Page-level text extractions:
*****
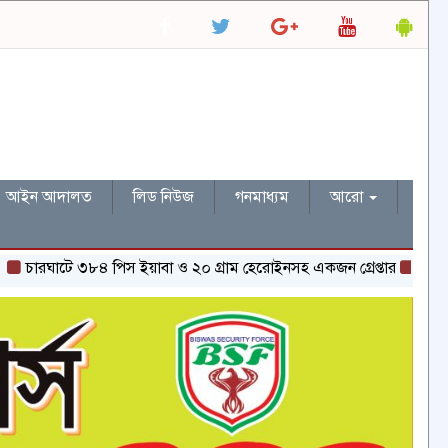
আইন আদালত
লিড নিউজ
গনমাধ্যম
আরো
ে ৩৮৪ পিস ইয়াবা ও ২০ গ্রাম হেরোইনসহ একজন গ্রেপ্তার
পাবনায় মানববন্ধন 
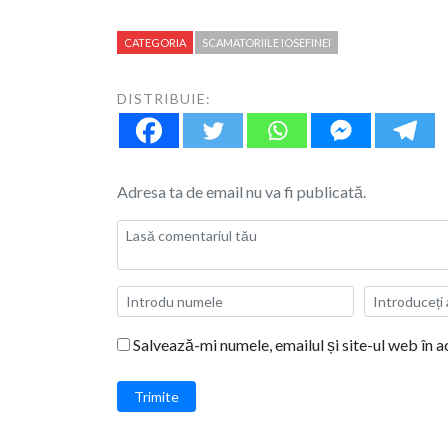
CATEGORIA
SCAMATORIILE IOSEFINEI
DISTRIBUIE:
Adresa ta de email nu va fi publicată.
Salvează-mi numele, emailul și site-ul web în 
Trimite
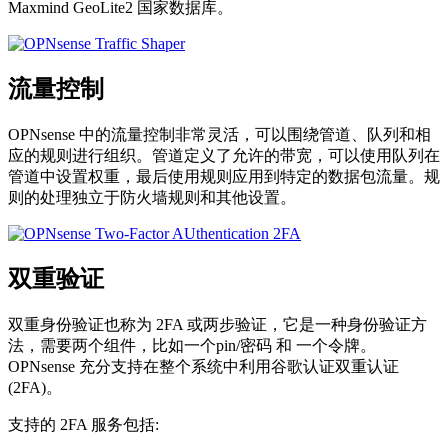
Maxmind GeoLite2 国家数据库。
流量控制
OPNsense 中的流量控制非常灵活，可以围绕管道、队列和相
应的规则进行组织。管道定义了允许的带宽，可以使用队列在
管道中设置权重，最后使用规则应用到特定的数据包流量。规
则的处理独立于防火墙规则和其他设置。
双重验证
双重身份验证也称为 2FA 或两步验证，它是一种身份验证方
法，需要两个组件，比如一个pin/密码 和 一个令牌。
OPNsense 充分支持在整个系统中利用谷歌认证双重认证
(2FA)。
支持的 2FA 服务包括:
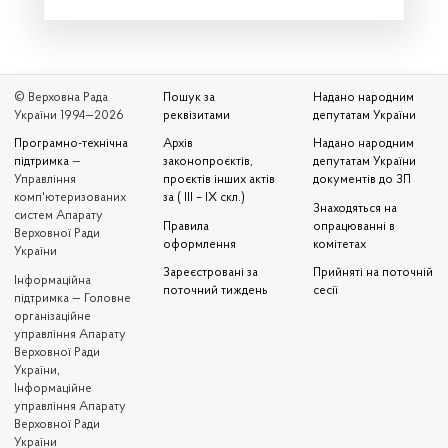
© Верховна Рада
Пошук за
Надано народним
України 1994—2026
реквізитами
депутатам України
Програмно-технічна
Архів
Надано народним
підтримка
—
законопроєктів,
депутатам України
Управління
проєктів інших актів
документів до ЗП
комп'ютеризованих
за ( III – IX скл.)
Знаходяться на
систем Апарату
Правила
опрацюванні в
Верховної Ради
оформлення
комітетах
України
Зареєстровані за
Прийняті на поточній
Iнформаційна
поточний тиждень
сесії
підтримка — Головне
організаційне
управління Апарату
Верховної Ради
України,
Інформаційне
управління Апарату
Верховної Ради
України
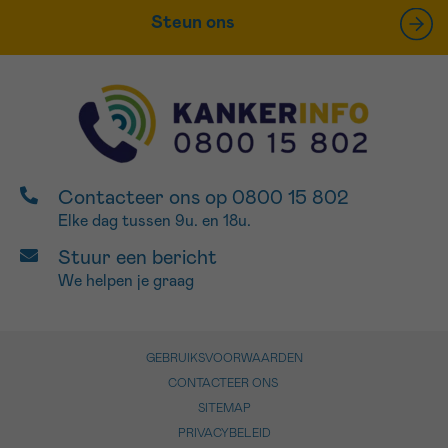
Steun ons
Contacteer ons op 0800 15 802
Elke dag tussen 9u. en 18u.
Stuur een bericht
We helpen je graag
GEBRUIKSVOORWAARDEN
CONTACTEER ONS
SITEMAP
PRIVACYBELEID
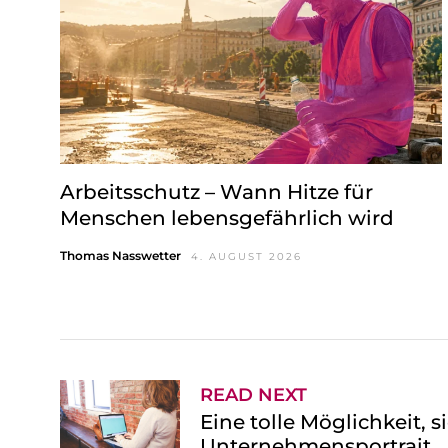
Arbeitsschutz – Wann Hitze für
Menschen lebensgefährlich wird
Thomas Nasswetter
4. AUGUST 2026
READ NEXT
Eine tolle Möglichkeit, 
Unternehmensportrait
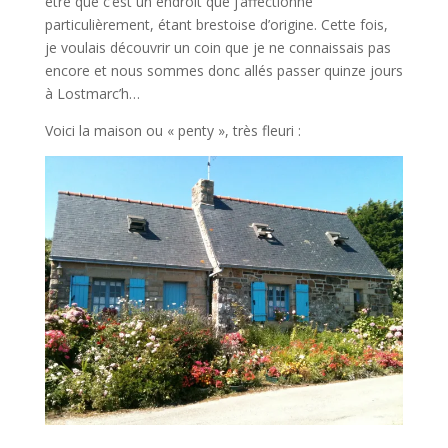
être que c’est un endroit que j’affectionne
particulièrement, étant brestoise d’origine. Cette fois,
je voulais découvrir un coin que je ne connaissais pas
encore et nous sommes donc allés passer quinze jours
à Lostmarc’h…
Voici la maison ou « penty », très fleuri :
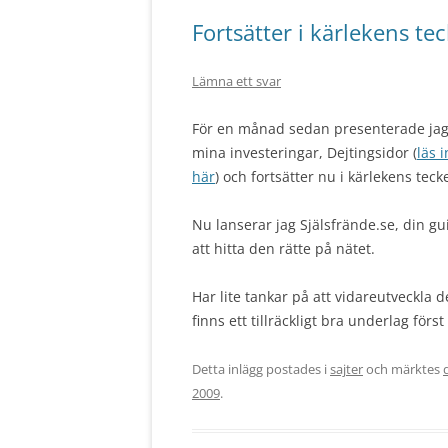
Fortsätter i kärlekens te
Lämna ett svar
För en månad sedan presenterade jag
mina investeringar, Dejtingsidor (
läs 
här
) och fortsätter nu i kärlekens teck
Nu lanserar jag Själsfrände.se, din gui
att hitta den rätte på nätet.
Har lite tankar på att vidareutveckla 
finns ett tillräckligt bra underlag för
Detta inlägg postades i
sajter
och märktes
2009
.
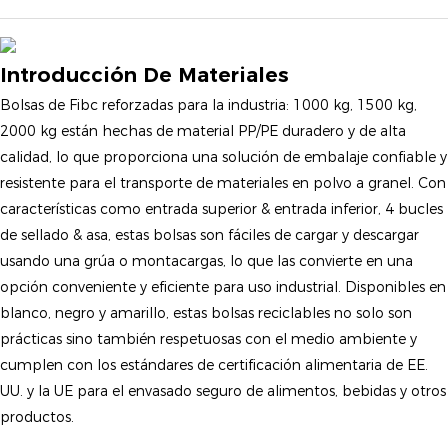
Introducción De Materiales
Bolsas de Fibc reforzadas para la industria: 1000 kg, 1500 kg,
2000 kg están hechas de material PP/PE duradero y de alta
calidad, lo que proporciona una solución de embalaje confiable y
resistente para el transporte de materiales en polvo a granel. Con
características como entrada superior & entrada inferior, 4 bucles
de sellado & asa, estas bolsas son fáciles de cargar y descargar
usando una grúa o montacargas, lo que las convierte en una
opción conveniente y eficiente para uso industrial. Disponibles en
blanco, negro y amarillo, estas bolsas reciclables no solo son
prácticas sino también respetuosas con el medio ambiente y
cumplen con los estándares de certificación alimentaria de EE.
UU. y la UE para el envasado seguro de alimentos, bebidas y otros
productos.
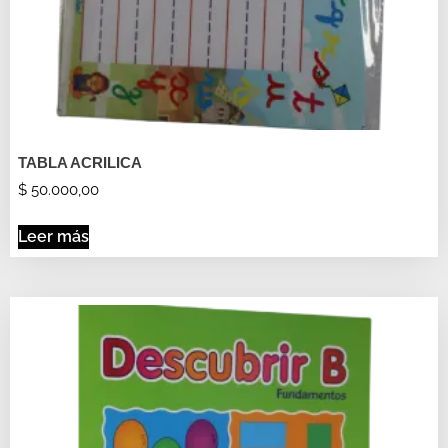
TABLA ACRILICA
$
50.000,00
Leer más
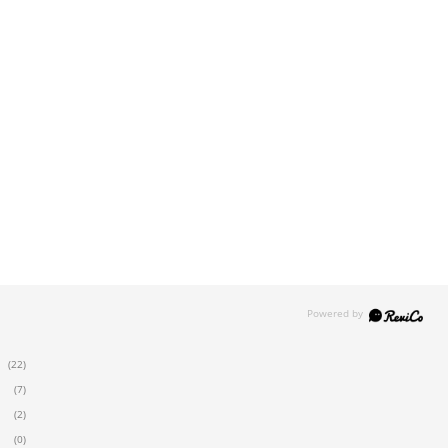
(22)
(7)
(2)
(0)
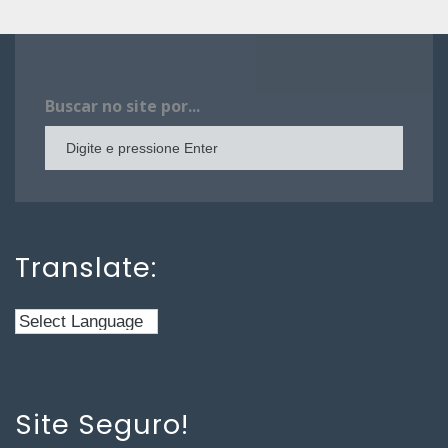
Buscar no site por...
Translate:
Site Seguro!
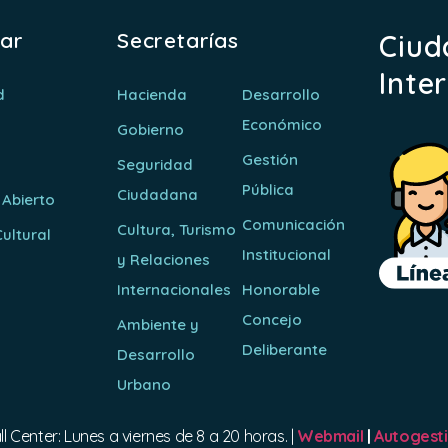
rar
Secretarías
Ciud
Inte
d
Hacienda
Desarrollo
Económico
Gobierno
Gestión
Seguridad
Pública
Ciudadana
 Abierto
Comunicación
Cultura, Turismo
ultural
Institucional
y Relaciones
o
Internacionales
Honorable
Concejo
Ambiente y
Deliberante
Desarrollo
Urbano
ll Center: Lunes a viernes de 8 a 20 horas. |
Webmail
|
Autogest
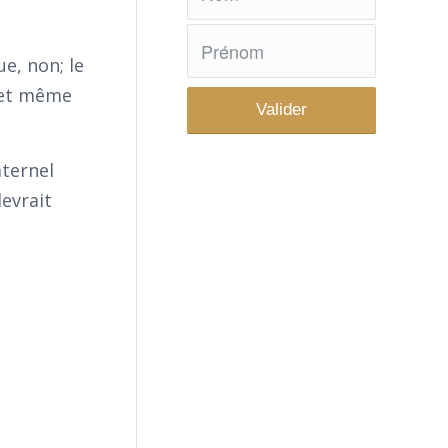
e, non; le
, et même
ternel
devrait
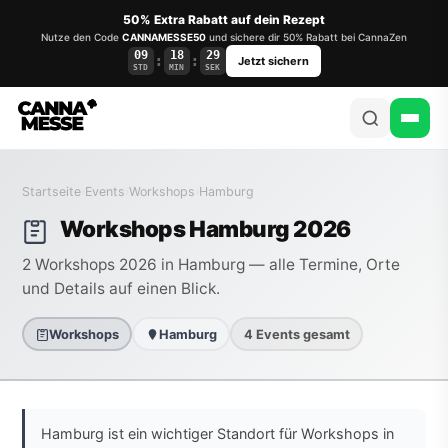
50% Extra Rabatt auf dein Rezept
Nutze den Code
CANNAMESSE50
und sichere dir 50% Rabatt bei CannaZen
09
18
29
:
:
Jetzt sichern
STD
MIN
SEK
Startseite
›
Events
›
Workshops
›
Hamburg
Workshops Hamburg 2026
2 Workshops 2026 in Hamburg — alle Termine, Orte
und Details auf einen Blick.
Workshops
Hamburg
4 Events gesamt
Hamburg ist ein wichtiger Standort für Workshops in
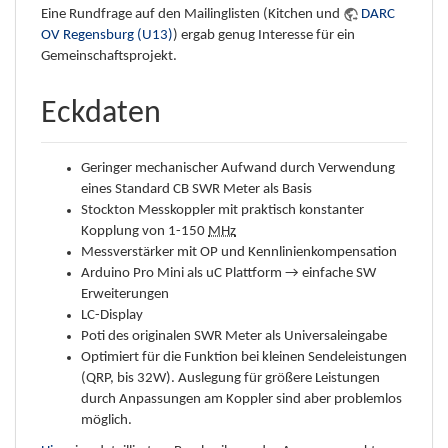
Eine Rundfrage auf den Mailinglisten (Kitchen und
DARC
OV Regensburg (U13)
) ergab genug Interesse für ein
Gemeinschaftsprojekt.
Eckdaten
Geringer mechanischer Aufwand durch Verwendung
eines Standard CB SWR Meter als Basis
Stockton Messkoppler mit praktisch konstanter
Kopplung von 1-150
MHz
Messverstärker mit OP und Kennlinienkompensation
Arduino Pro Mini als uC Plattform → einfache SW
Erweiterungen
LC-Display
Poti des originalen SWR Meter als Universaleingabe
Optimiert für die Funktion bei kleinen Sendeleistungen
(QRP, bis 32W). Auslegung für größere Leistungen
durch Anpassungen am Koppler sind aber problemlos
möglich.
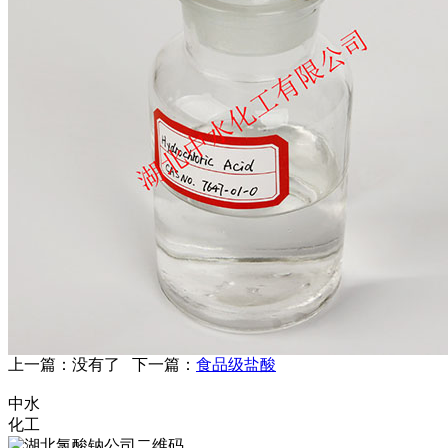
上一篇：没有了 下一篇：
食品级盐酸
中水
化工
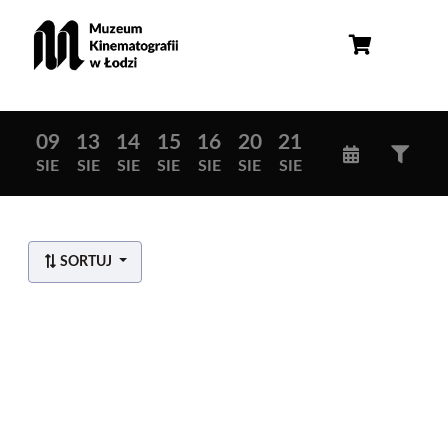
09
13
14
15
16
20
21
SIE
SIE
SIE
SIE
SIE
SIE
SIE
SORTUJ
*****
◆ **TASK DESCRIPTION**: Collect the complete line wherever the string "Workshops" appears in the records.

◆ **ANSWER TO THIS TASK**:
Workshops
Workshops Hamburg 2026
2 Workshops 2026 in Hamburg — alle Termine, Orte
Workshops
Hamburg ist ein wichtiger Standort für Workshops in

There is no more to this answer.